The Court of Appeal concluded that the intention of the parties, as expressed in the transaction, was to limit the decontamination of the appellant’s site to the contaminant PCE only. Indeed, the evidence revealed that the parties were aware that PCE degraded into other metabolites, thus constituting other environmental contaminants, but the preamble to the transaction expressly and unambiguously identified PCE as the environmental contaminant.

In the Court’s view, the interpretation might have been different if the parties had not had this knowledge when they entered into the transaction.

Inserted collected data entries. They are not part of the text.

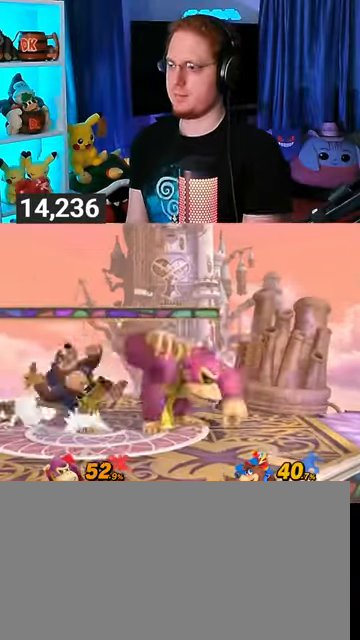
{"buttons": ["R1"], "left_stick": "left", "right_stick": "center", "events": [[33, "R1", "down"]]}
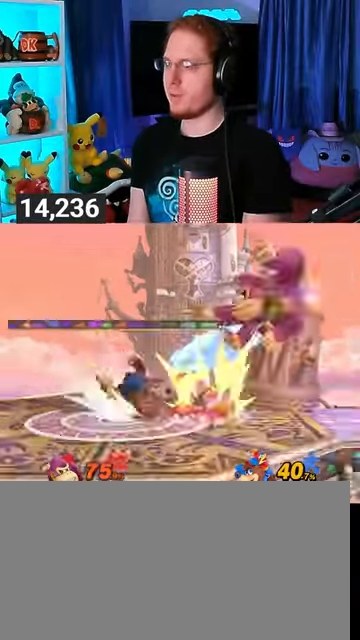
{"buttons": [], "left_stick": "left", "right_stick": "center", "events": [[100, "R1", "up"]]}
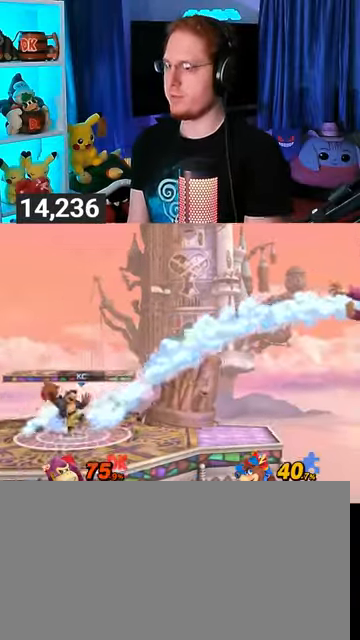
{"buttons": [], "left_stick": "center", "right_stick": "center", "events": [[300, "left_stick", "down-right"], [367, "left_stick", "center"], [400, "B", "down"], [467, "B", "up"]]}
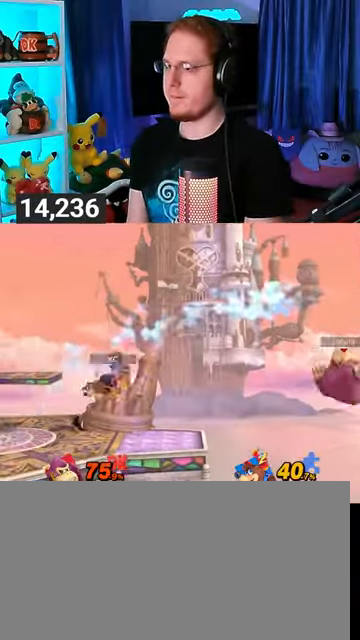
{"buttons": [], "left_stick": "center", "right_stick": "center", "events": [[67, "left_stick", "left"], [100, "L1", "down"], [167, "L1", "up"], [400, "left_stick", "center"]]}
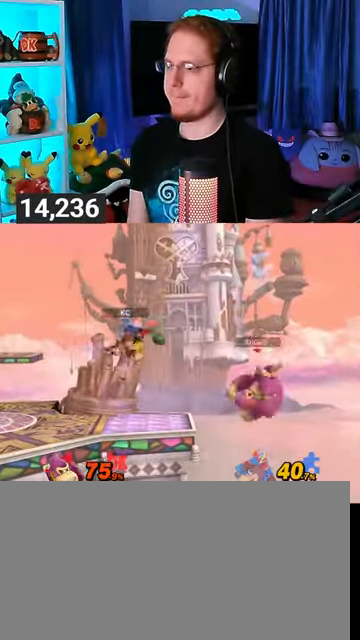
{"buttons": ["R1"], "left_stick": "left", "right_stick": "center", "events": [[33, "X", "down"], [133, "X", "up"], [133, "left_stick", "left"], [367, "R1", "down"]]}
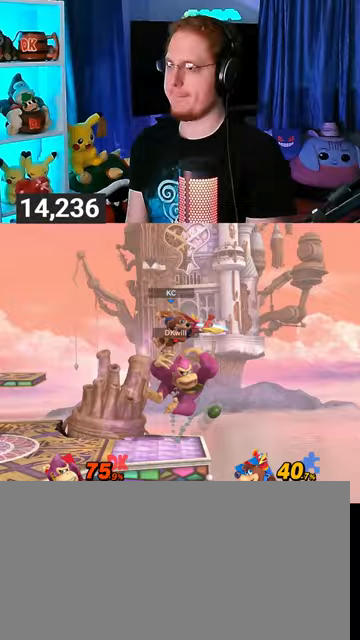
{"buttons": ["R1"], "left_stick": "left", "right_stick": "center", "events": []}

Although the appellant’s goal at the time of signing the transaction was to obtain mortgage financing, this was not reflected in the common intention of the parties. The Court noted that the appellant did not refute the fact that it was advised by environmental experts when the transaction was concluded.

As the decontamination obligation was limited to PCE, the respondent could therefore benefit from the release provided for in the transaction, according to which the appellant “absolutely and irrevocably” waived any cause of action relating to the contamination issue, even if contamination other than the PCE persisted.

The decontamination objective to be achieved

The appellant also argued that the parties had never intended to limit remediation to the “Résurgence dans les eaux de surface ou infiltration dans les égouts” (RESIE)  criterion set out in the Soil Protection and Contaminated Site Rehabilitation Policy (the policy) of 1998. According to the appellant, the purpose of the transaction was in fact to remediate the contamination fully in order to obtain funding, so that the applicable criterion for determining whether the respondent had fulfilled its decontamination obligation would be the “Résurgence dans l’eau de surface” criterion in force since the adoption of the 2016 policy.

The Court of Appeal confirmed that the decontamination objective to be achieved was the RESIE criterion of the 1998 policy, which was in force when the transaction was concluded. In order for a new law that came into force after the conclusion of the transaction to apply, the parties would have had to have unambiguously incorporated it, which was not the case. Therefore, the criterion applicable to the decontamination of the appellant’s site could only be that applicable at the time the transaction was concluded.

Key takeaways

In this decision, the Court of Appeal reiterates that the rights and obligations arising from a contract are fixed and crystallized as soon as it is concluded, unless the parties expressly provide otherwise. More specifically, the rights and obligations of the parties to a contract are, in principle, governed by the law in force at the time of the conclusion of the contract, and in order for a new law, which comes into force after the contract has been concluded, not to modify them, the parties must clearly and unambiguously provide for it. In the present case, since the criteria of the 1998 policy are not legal norms, the objective to be achieved by the transaction could not be moving, unless the parties had expressly provided for it, which they did not.

In conclusion, the Scene Holding Inc. decision is a reminder of the importance of precisely drafting environmental clauses to reflect the intention of the parties at the time the contract is concluded. Despite the complexity of environmental regulations and policies, the intention of the parties remains a crucial and determinative factor. Even in the presence of strict legal obligations, the courts will endeavour to discern the intention of the parties at the time of concluding the contract. Consequently, it is incumbent on the parties to pay particular attention to clauses relating to environmental policies and their possible evolution, which may influence the performance of the contract. Similarly, this decision highlights the need for careful drafting to anticipate and integrate the evolution of environmental standards according to the intention of the parties. This decision may serve as a precedent for future disputes concerning the interpretation of contractual clauses in environmental matters.


[1] Scene Holding Inc. v. Galeries des Monts inc., 2024 QCCA 704 (Scene Holding Inc.).

[2] Environment Quality Act, CQLR, c. Q-2.